■ ACTION ITEM ■
From the records below, transcribe only the lines running from the one with "### Frameworks et outils" through the one with "#### Frameworks utilisés". Keep both of those end lines.

(Stored data)
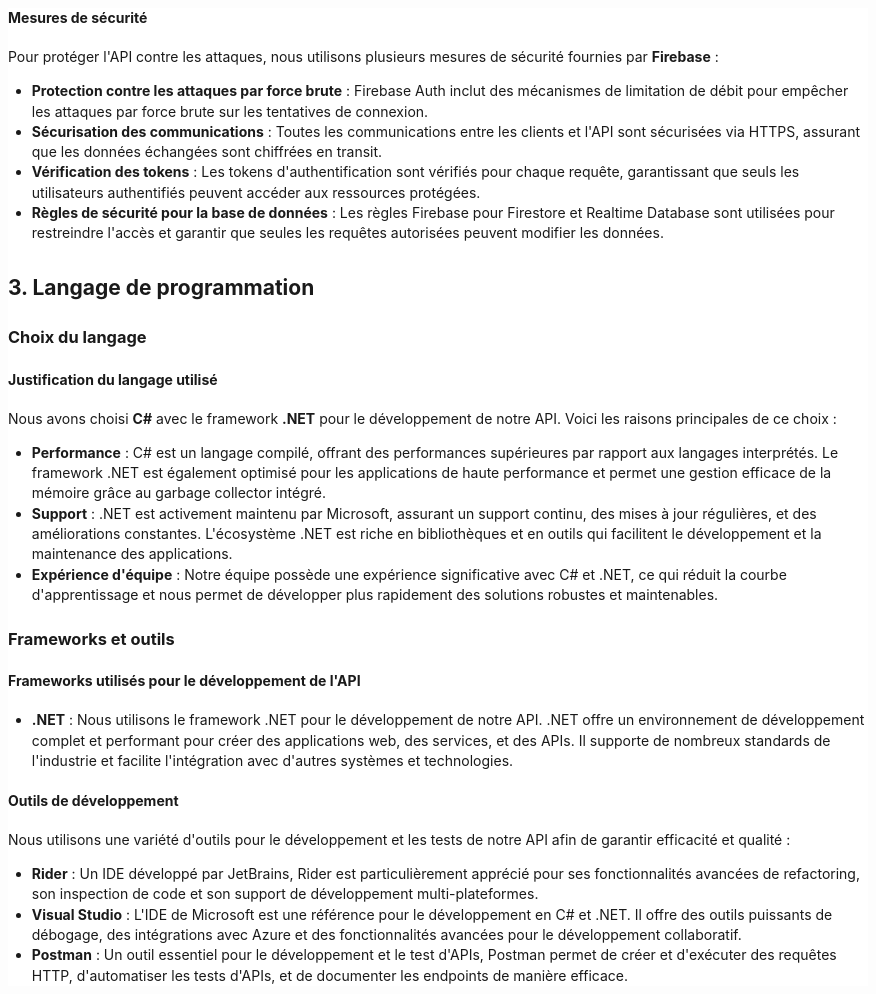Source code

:#### Mesures de sécurité
Pour protéger l'API contre les attaques, nous utilisons plusieurs mesures de sécurité fournies par **Firebase** :
- **Protection contre les attaques par force brute** : Firebase Auth inclut des mécanismes de limitation de débit pour empêcher les attaques par force brute sur les tentatives de connexion.
- **Sécurisation des communications** : Toutes les communications entre les clients et l'API sont sécurisées via HTTPS, assurant que les données échangées sont chiffrées en transit.
- **Vérification des tokens** : Les tokens d'authentification sont vérifiés pour chaque requête, garantissant que seuls les utilisateurs authentifiés peuvent accéder aux ressources protégées.
- **Règles de sécurité pour la base de données** : Les règles Firebase pour Firestore et Realtime Database sont utilisées pour restreindre l'accès et garantir que seules les requêtes autorisées peuvent modifier les données.

## 3. Langage de programmation

### Choix du langage

#### Justification du langage utilisé
Nous avons choisi **C#** avec le framework **.NET** pour le développement de notre API. Voici les raisons principales de ce choix :

- **Performance** : C# est un langage compilé, offrant des performances supérieures par rapport aux langages interprétés. Le framework .NET est également optimisé pour les applications de haute performance et permet une gestion efficace de la mémoire grâce au garbage collector intégré.
- **Support** : .NET est activement maintenu par Microsoft, assurant un support continu, des mises à jour régulières, et des améliorations constantes. L'écosystème .NET est riche en bibliothèques et en outils qui facilitent le développement et la maintenance des applications.
- **Expérience d'équipe** : Notre équipe possède une expérience significative avec C# et .NET, ce qui réduit la courbe d'apprentissage et nous permet de développer plus rapidement des solutions robustes et maintenables.

### Frameworks et outils

#### Frameworks utilisés pour le développement de l'API
- **.NET** : Nous utilisons le framework .NET pour le développement de notre API. .NET offre un environnement de développement complet et performant pour créer des applications web, des services, et des APIs. Il supporte de nombreux standards de l'industrie et facilite l'intégration avec d'autres systèmes et technologies.

#### Outils de développement
Nous utilisons une variété d'outils pour le développement et les tests de notre API afin de garantir efficacité et qualité :

- **Rider** : Un IDE développé par JetBrains, Rider est particulièrement apprécié pour ses fonctionnalités avancées de refactoring, son inspection de code et son support de développement multi-plateformes.
- **Visual Studio** : L'IDE de Microsoft est une référence pour le développement en C# et .NET. Il offre des outils puissants de débogage, des intégrations avec Azure et des fonctionnalités avancées pour le développement collaboratif.
- **Postman** : Un outil essentiel pour le développement et le test d'APIs, Postman permet de créer et d'exécuter des requêtes HTTP, d'automatiser les tests d'APIs, et de documenter les endpoints de manière efficace.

■ ANSWER SPACE ■
### Frameworks et outils

#### Frameworks utilisés pour le développement de l'API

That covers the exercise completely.